**TASKS AND EXERCISES**
[1] Translate this sentence from the review of the documentary 90 Miles into Spanish: "In 1980 his world was turned upside down when a bus slammed into the Peruvian Embassy and thousands of desperate Cuban citizens sought political asylum."
[2] Reproduce the passage of the review of the documentary 90 Miles that starts at "Airing as part" and ends at "Havana Film Festival.".

**TEXT PASSAGE**
______
Film Reviews

Ninety Miles and Counting

"I went out to protest the traitors to the Revolution. Little did I know I was about to become one of them." Juan Carlos Zaldivar's words foreshadow the series of contradictions raised in his documentary 90 Miles. As a thirteen-year-old Cuban boy from the small town of Holguin, Zaldivar was an ardent loyalist to the Communist Party and an exemplary student given a fellowship by the government to study film and television. In 1980 his world was turned upside down when a bus slammed into the Peruvian Embassy and thousands of desperate Cuban citizens sought political asylum. As a result, Fidel Castro decided to "permit" Cubans to leave the island via the Mariel boatlift. Relatives from Miami offered to send a boat for Zaldivar and his family, but only under the condition that the entire family go, so his father left it up to him to decide. Despite his support for the Communist Party and his fear of American life, reputed by the Revolution to be rampant with crime and drugs, Zaldivar knew that leaving was best for his family as a whole, so he made the decision to go. Thus began a long, arduous journey of exile that not only separated him from his homeland, but irrevocably changed his relationship with his immediate family.

Airing as part of PBS's award-winning P.O.V. series, 90 Miles is Cuban filmmaker Juan Carlos Zaldivar's personal account of his decision to come to the United States, as well as an exploration of the far-reaching impact it had on him and his family. Filmed over a period of five years, 90 Miles incorporates archival footage, news clips, old home movies, and more recent video clips from the filmmaker's return to Holguin in 1998 and in 1999 as a guest of the Havana Film Festival.
______
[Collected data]
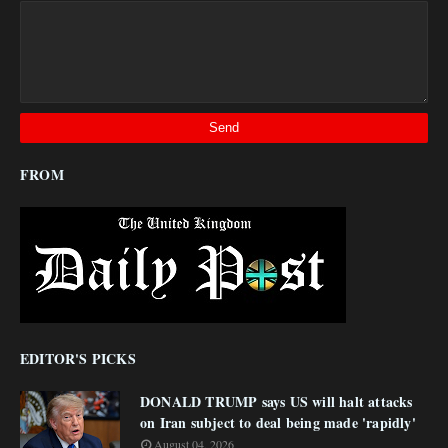
FROM
EDITOR'S PICKS
DONALD TRUMP says US will halt attacks
on Iran subject to deal being made 'rapidly'
August 04, 2026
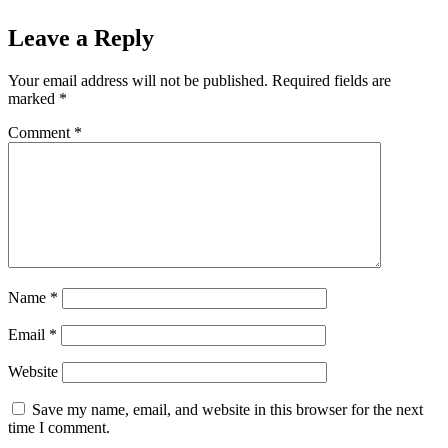
Leave a Reply
Your email address will not be published.
Required fields are
marked
*
Comment
*
Name
*
Email
*
Website
Save my name, email, and website in this browser for the next
time I comment.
______
**WRITTEN RESPONSES**
[1] En 1980 su mundo se puso patas arriba cuando un autobús se estrelló contra la Embajada de Perú y miles de ciudadanos cubanos desesperados buscaron asilo político.

[2]
Airing as part of PBS's award-winning P.O.V. series, 90 Miles is Cuban filmmaker Juan Carlos Zaldivar's personal account of his decision to come to the United States, as well as an exploration of the far-reaching impact it had on him and his family. Filmed over a period of five years, 90 Miles incorporates archival footage, news clips, old home movies, and more recent video clips from the filmmaker's return to Holguin in 1998 and in 1999 as a guest of the Havana Film Festival.